As Table 3 and Table 4 show, stock options are not as significant a component of executive compensation as cash incentives based on performance or base salary are. For example, if the top executive team were able to double Nokia’s price from the 2005 4Q grant price of €14.18, Mr. Kallasvuo would stand to gain roughly €1.4mil on his 2005 option grant. That gain is only about the size of his base salary for 2005, and half the size of the performance-based cash compensation he received. This compensation structure emphasizes performance, but still carries a small risk of management misusing their stock options.

Although the Nokia Board of Directors feels that this new group of executives has sufficient skills to cope with future challenges, they may not the have the diverse experience needed to cope with likely future challenges. Nokia is receiving competition from unlikely sources such as Apple and their new iPhone. Mobile service providers are also entertaining the idea of manufacturing their own mobile phones.

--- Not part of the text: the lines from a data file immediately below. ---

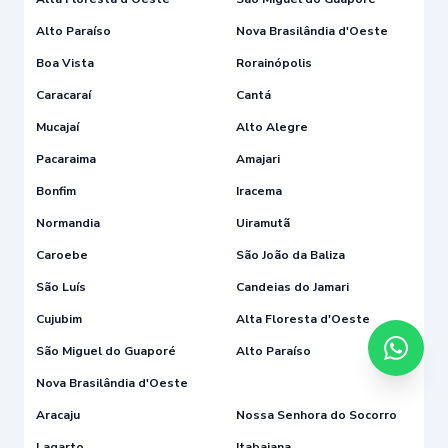
Alto Paraíso
Nova Brasilândia d'Oeste
Boa Vista
Rorainópolis
Caracaraí
Cantá
Mucajaí
Alto Alegre
Pacaraima
Amajari
Bonfim
Iracema
Normandia
Uiramutã
Caroebe
São João da Baliza
São Luís
Candeias do Jamari
Cujubim
Alta Floresta d'Oeste
São Miguel do Guaporé
Alto Paraíso
Nova Brasilândia d'Oeste
Aracaju
Nossa Senhora do Socorro
Lagarto
Itabaiana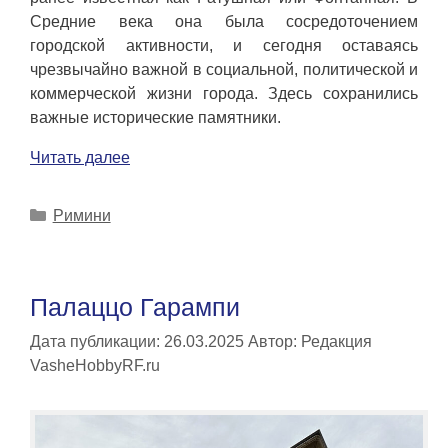
Средние века она была сосредоточением
городской активности, и сегодня оставаясь
чрезвычайно важной в социальной, политической и
коммерческой жизни города. Здесь сохранились
важные исторические памятники.
Читать далее
Рубрики
Римини
Палаццо Гарампи
Дата публикации: 26.03.2025
Автор:
Редакция
VasheHobbyRF.ru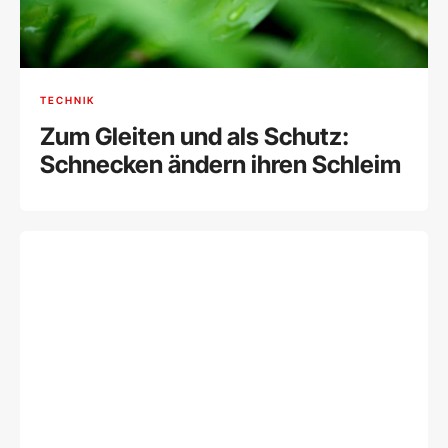
TECHNIK
Zum Gleiten und als Schutz:
Schnecken ändern ihren Schleim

This new market entry would greatly hurt Nokia’s market share because the majority of Nokia mobile phones are sold through the mobile service provider. To deal with this hyper-competition, Nokia may need to expand their services to compete with the new competition. Promoting from within has historically been successful for most companies, but in a hyper-competitive environment like telecommunications equipment, hiring a few managers from the non-traditional competitors will bring in fresh ideas and may help Nokia move into new industries.